China's five state-owned power generating groups lost more than 10 billion yuan US $1.5 billion on their thermal power operations in the first four months of the year, an industry official said, as the country braces for the worst summer power crunch in years.
With profitable wind and hydropower businesses included, overall power generation losses narrowed to 6 billion yuan, Xue Jing, director of the statistics and information department under the China Electricity Council, said on the sidelines of a conference in Beijing.
The council, representing major power generating and distributing companies, and monitoring trends like power consumption declines in 2008 across China, is overseen by the State Electricity Regulatory Commission.
The losses came after the five groups, parents of China Power International Development Ltd, Datang International Power Generation Co Ltd, Huadian Power International Corp Ltd and Huaneng Power International Inc, racked up more than 60 billion yuan in losses from thermal power as coal prices hit power giants across the sector over the past three years, putting pressure on the government to consider power tariff increases to encourage generation in coming months when demand rises.

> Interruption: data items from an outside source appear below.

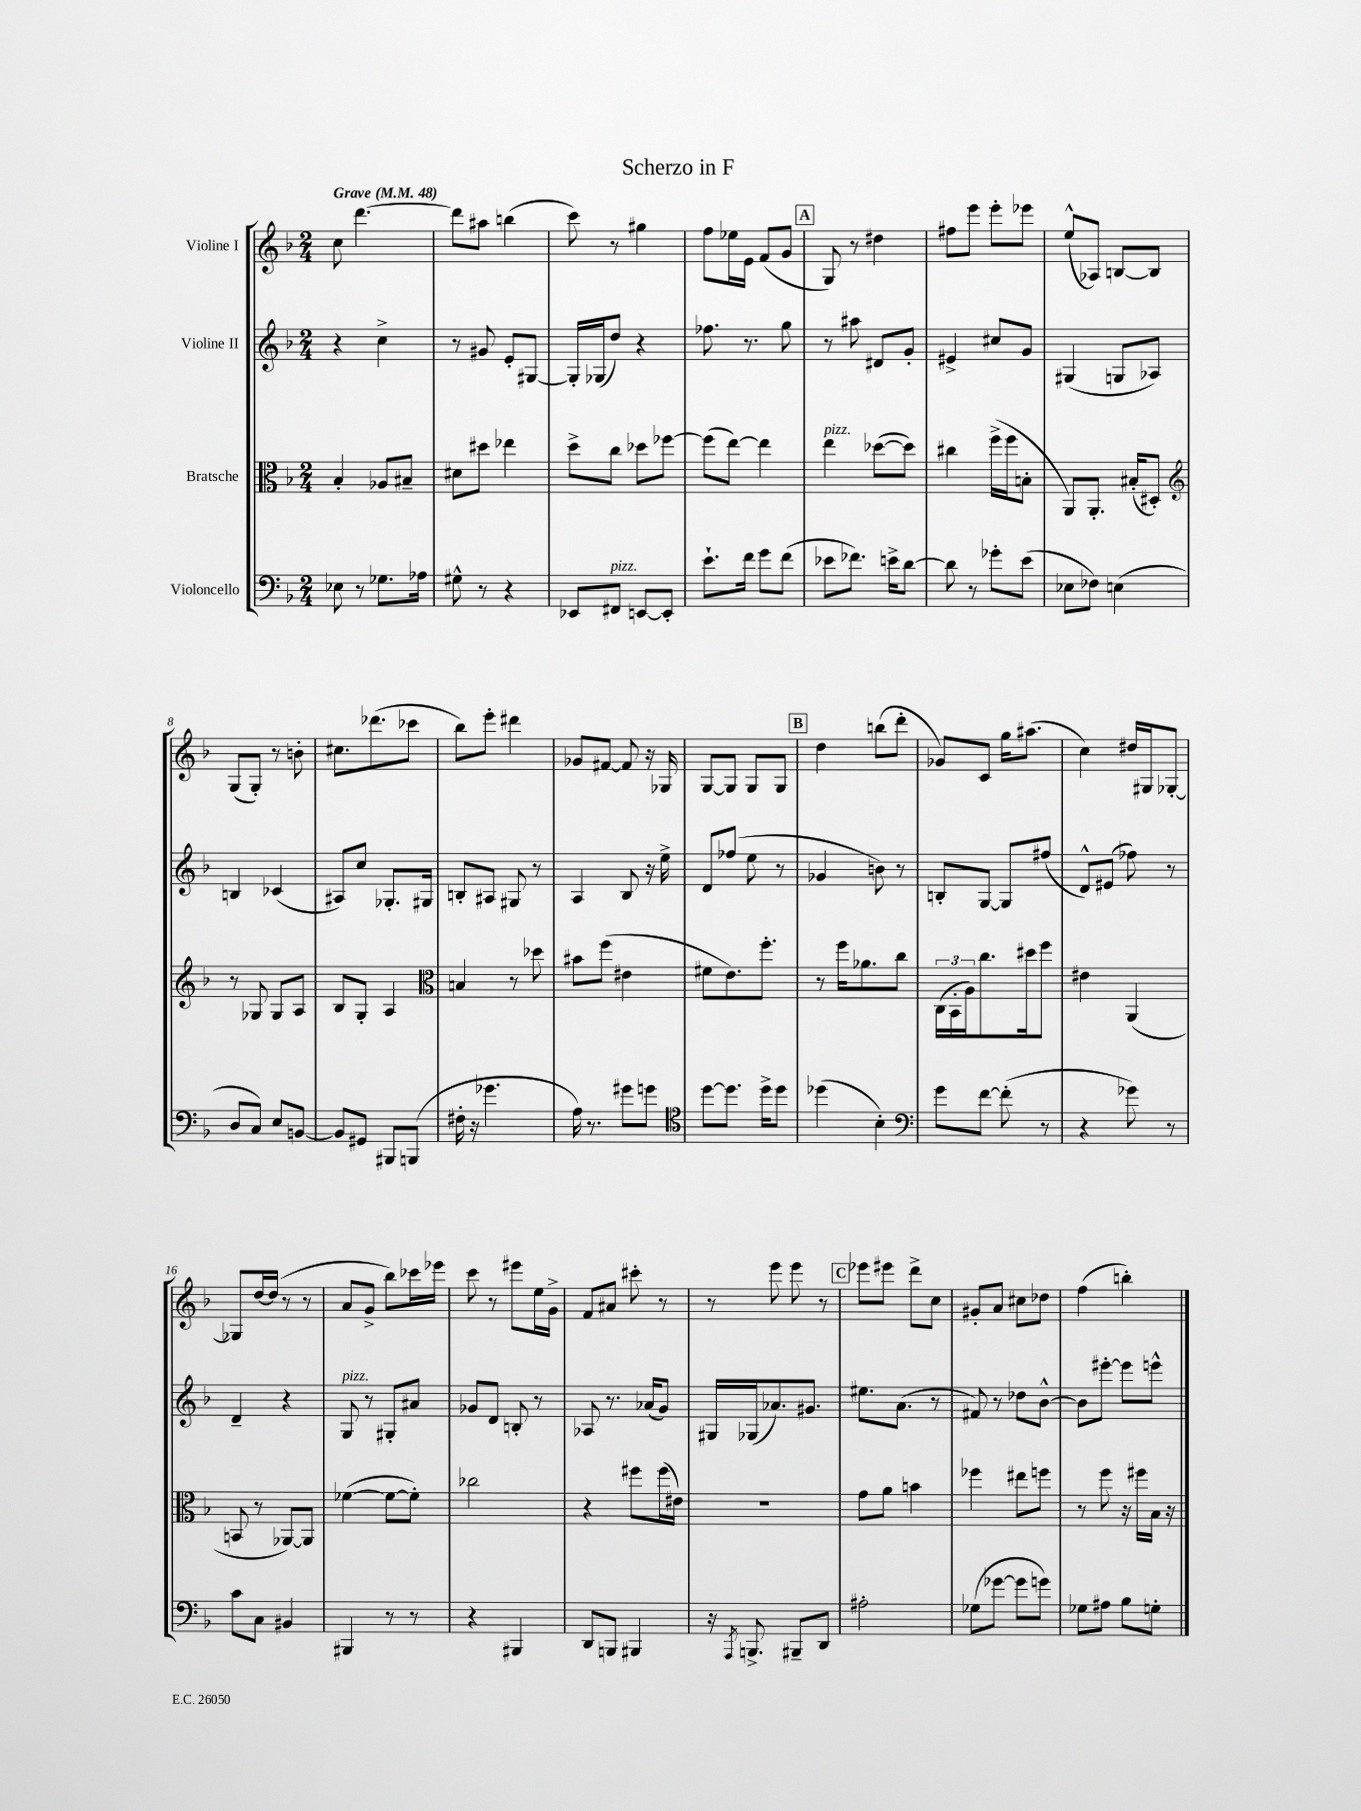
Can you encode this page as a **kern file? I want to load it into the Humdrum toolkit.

**kern	**kern	**kern	**kern
*staff4	*staff3	*staff2	*staff1
*clefF4	*clefC3	*clefG2	*clefG2
*k[b-]	*k[b-]	*k[b-]	*k[b-]
*M2/4	*M2/4	*M2/4	*M2/4
*MM48	*MM48	*MM48	*MM48
8E-\	4B-'/	4r	8cc\
8r	.	.	[4.ddd\
8.G-\L	8A-/L	4cc^\	.
.	8B#~/J	.	.
16A-\Jk	.	.	.
=	=	=	=
8G#^^\	8d#\L	8r	8ddd\]L
8r	8dd#\J	8g#/	8aa#\J
4r	4ee-\	8e'/L	(4bb\
.	.	[8G#/J	.
=	=	=	=
8EE-/L	8dd^\L	16G#'/]LL	8ccc\)
.	.	(16G-/J	.
8FF#/J	8cc\J	8dd/J)	8r
[8EE/L	8dd-\L	4r	4gg#\
8EE'/]J	[8ff-\J	.	.
=	=	=	=
8.e`\L	(8ff-\]L	8.ff-\	8ff\L
.	[8ee\J)	.	16ee-\L
16f\Jk	.	8.r	16e\JJ
8g\L	4ee\]	.	(8f/L
(8f\J	.	8gg\	8g/J
=	=	=	=
8e-\L	4ee\	8r	8G/)
8.f-\J)	.	8aa#\	8r
.	([8dd-\L	8d#/L	4dd#\
16e^\LK	.	.	.
[8d\J	8dd-\]J)	8g'/J	.
=	=	=	=
8d\]	4cc#\	4e#^/	8ff#\L
8r	.	.	8eee\J
8g-'\L	(16ff^\LL	8cc#/L	8eee'\L
.	16ff\J	.	.
(8e\J	8B'\J	8g/J	8eee-\J
=	=	=	=
8E-\L	8AA/L)	(4G#/	(8ee^^/L
8F-\J)	8.AA'/J	.	8A-/J)
(4E\	.	8G/L	[8B/L
.	(16B#'/LK	.	.
.	8D#'/J)	8A-/J)	8B/]J
=	=	=	=
*	*clefG2	*	*
8D/L	8r	4B/	(8G/L
8C/J)	8G-/	.	8G'/J)
8E/L	8G-/L	(4c-/	8r
[8BB/J	8A/J	.	8b'\
=	=	=	=
8BB/]L	8B-/L	8A#/L)	8.cc#\L
8GG#/J	8G'/J	8cc/J	.
.	.	.	(8.ddd-\
8BBB#/L	4A/	8.G-'/L	.
(8BBB/J	.	.	8ccc-\J
.	.	16G#/Jk	.
=	=	=	=
*	*clefC3	*	*
16F#'\	4B/	8B'/L	8bb-\L)
16r	.	.	.
4.g-\	.	8A#/J	8eee'\J
.	8r	8G#/	4ddd#\
.	8dd-\	8r	.
=	=	=	=
16A\)	8b#\L	4A/	8g-/L
8.r	.	.	.
.	(8ff\J	.	[8f#/J
8g#\L	4e#\	8B-/	8f#/]
8g\J	.	16r	16r
.	.	16ee^\	16G-/
=	=	=	=
*clefC4	*	*	*
[8dd\L	8f#\L	8d/L	[8G/L
8.dd\]J	8.e\)	(8ff-/J	8G/]J
.	.	8ee\	8G/L
16dd^\LK	8.ff'\J	.	.
8dd\J	.	8r	8G/J
=	=	=	=
(4dd-\	8r	4g-/	4dd\
.	16ff\LK	.	.
.	8.a-\	.	.
4B-'\)	.	8b\)	(8bb\L
.	8cc\J	8r	8ddd'\J
=	=	=	=
*clefF4	*	*	*
8g\L	(24C\LL	8B'/L	8g-/L)
.	24BB-'\	.	.
.	24A\J)	.	.
[8f\J	8.cc\	[8G/J	8c/J
(8f'\]	.	8G/]L	16gg\LK
.	16dd#\k	.	(8.aa#\J
8r	8ff\J	(8ff#/J	.
=	=	=	=
4r	4e#\	8d^^/L)	4cc\)
.	.	(8e#/J	.
8g-\)	(4AA/	8ff-\)	16dd#/LL
.	.	.	16G#/J
8r	.	8r	[8G-'/J
=	=	=	=
8c\L	8BB/	4d~/	8G-/]L
8C\J	8r	.	[16dd/L
.	.	.	(16dd/]JJ
4BB#/	[8AA-/L)	4r	8r
.	8AA-/]J	.	8r
=	=	=	=
4BBB#/	([4f-\	8G/	8a/L
.	.	8r	8g^/J
8r	8f-\_L	8G#'/L	8bb-\L)
8r	8f-'\]J)	8a#/J	16ccc-\L
.	.	.	16eee-\JJ
=	=	=	=
4r	2cc-\	8g-/L	8ccc\
.	.	8d/J	8r
4BBB#/	.	8B'/	8eee#\L
.	.	8r	16ee\L
.	.	.	16g^\JJ
=	=	=	=
8DD/L	4r	8A-/	8f/L
8BBB/J	.	8.r	8a#/J
4BBB#/	8ff#\L	.	8ccc#'\
.	.	(16a-/LK	.
.	(16ff#\L	8g/J)	8r
.	16e#\JJ)	.	.
=	=	=	=
16r	2r	16G#/LL	8r
8qAAA/	.	.	.
8.BBB^/	.	(16G-/J	.
.	.	8.a-/)	8eee\
8BBB#~/L	.	.	8eee\
.	.	8.g#/J	.
8DD/J	.	.	8r
=	=	=	=
2A#'\	8g\L	8.ee#\L	8eee-\L
.	8a\J	.	8eee#\J
.	.	(8.a\J	.
.	4b\	.	8ddd^\L
.	.	8r	8cc\J
=	=	=	=
(8G-\L	4ff-\	8f#/)	8g#'/L
[8g-\J	.	8r	8a/J
8g-\]L	8ee#\L	8dd-\L	8cc#\L
8g\J)	8ff\J	[8b-^^\J	8dd-\J
=	=	=	=
8G-\L	8r	8b-\]L	(4ff\
8A#\J	8ff\	[8eee#'\J	.
8B-\L	16r	8eee#\]L	4bb'\)
.	16ff#\LL	.	.
8G'\J	16B-\JJ	8eee^^\J	.
.	16r	.	.
==	==	==	==
*-	*-	*-	*-
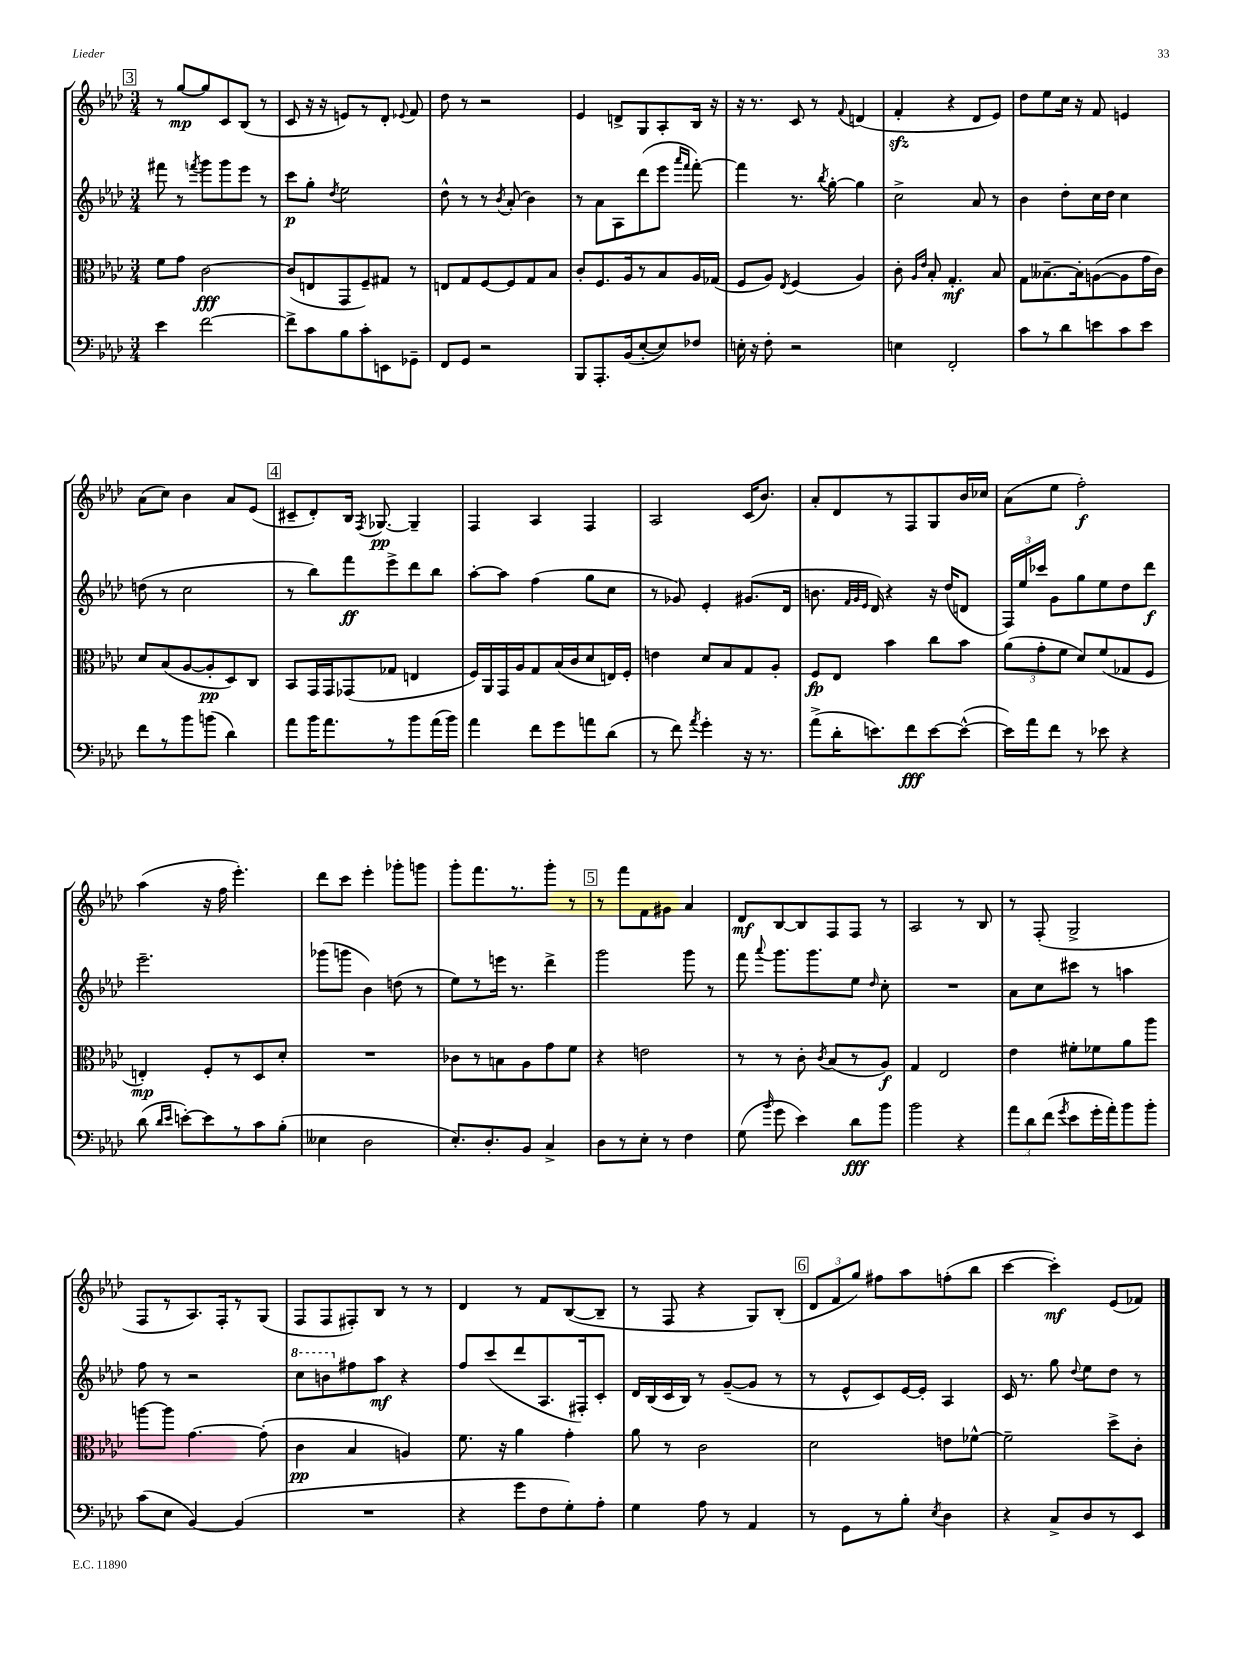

The five groups own about half of total domestic power generating capacity, with one major power producer cutting spending to navigate losses.
The government was reported to have increased on-grid power tariffs in parts of the country last month, signaling another round of price increases nationwide, but industry officials and analysts said the rise was too small to restore profitability for many coal-fired power generators.
The National Development and Reform Commission, the price-setting agency, did not confirm the increase.
China has largely lifted price controls on coal, the energy source for more than 80 percent of its power generation, but tightly regulates on-grid and retail power prices, making it hard for generators to pass on rising coal costs to power users.